As we've already discussed, the data engineer will help the data scientist decide on an appropriate model from an implementation perspective. Once the model is completed, the data engineer has to do a lot of heavy lifting. They will be responsible for building the data pipelines to preprocess and feed data into the models, as well as capture the outputs. They'll also need to potentially build new pipelines to provide data for the BI analysts to do their reporting. They may also be responsible for implementing the model, which we'll talk about more in the next section. Finally, they need to add monitoring for the new data pipelines, and they may need to help the data scientists set up their monitoring.
I've made this distinction between roles sound quite neat, but there are quite a few areas where the division between roles is not so clear cut. We already mentioned one earlier, which is where that hand off point is between the data scientist finishing their model and the data engineering team implementing it. In my experience, the approach can range from throw a Jupyter notebook over the fence and let engineering deal with it, to data science is on pager duty because they deployed the model, and I can tell you that neither extreme works that well. Instead, there is a large grey area and where that hand off point is going to be dependent on the skills and interests of both your data scientists and your data engineers. When the model is being developed, there should be a prearranged definition of done, and an understanding of what the data engineering team will be responsible for. My general feeling is that whoever needs to be responsible for debugging this model in production should be the one who writes the code for it. So if your model is going to be served from MLflow, for instance, it might be better if your data scientists wrote the code for the model, but if the code is able to be written in Scala, then obviously your data engineering team needs to be responsible for that. Another area where there will be overlap is when things go wrong.
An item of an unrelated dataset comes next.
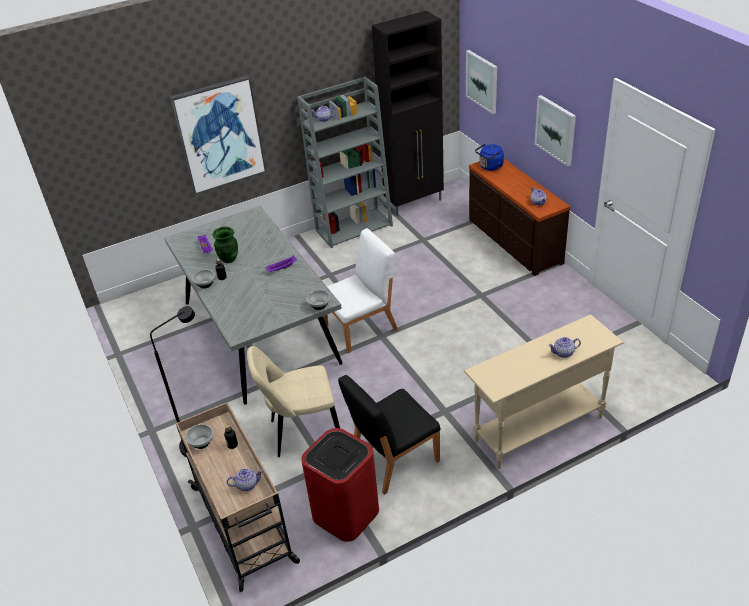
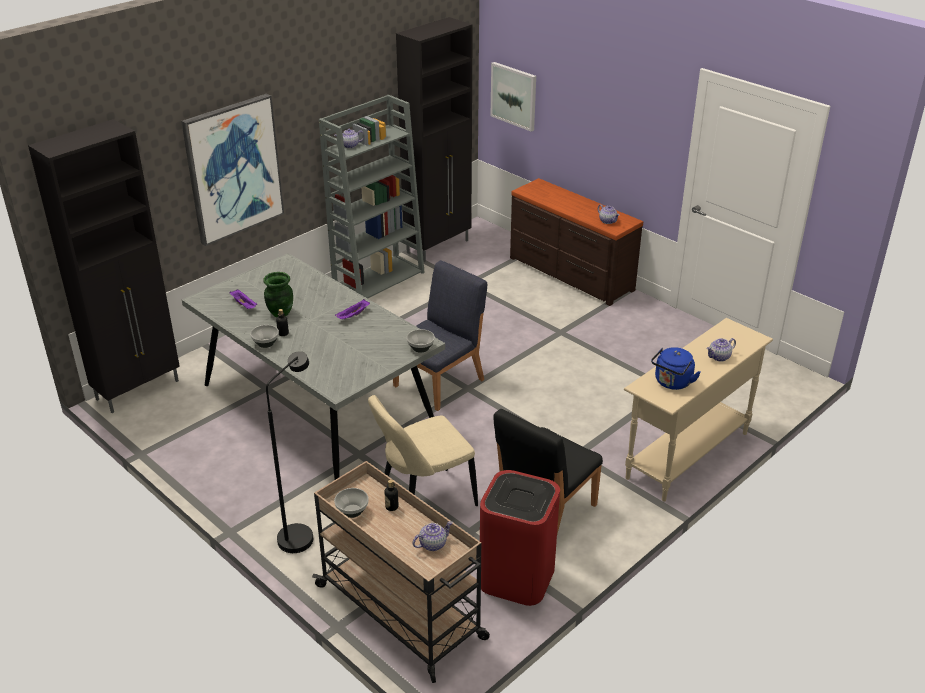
camera: 20 degrees left, 5 degrees down
(139, 300) = (139, 390): none -> black cabinet
(362, 327) = (440, 382): white chair -> blue chair
(490, 167) = (536, 191): blue kettle -> blue kettle (672, 383)
(556, 130) = (621, 137): picture -> none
One of the reasons we've emphasised having a division of monitoring is so that the right team with the right expertise can spot problems in a timely manner. For example, the data science monitoring might show a massive drop in model performance, or the data engineering monitoring might show a huge drop off in events used for the model. Once the problem is found, it's likely going to be an exploratory process to diagnose it, which will involve multiple people from multiple teams, including people outside of data such as the ops team.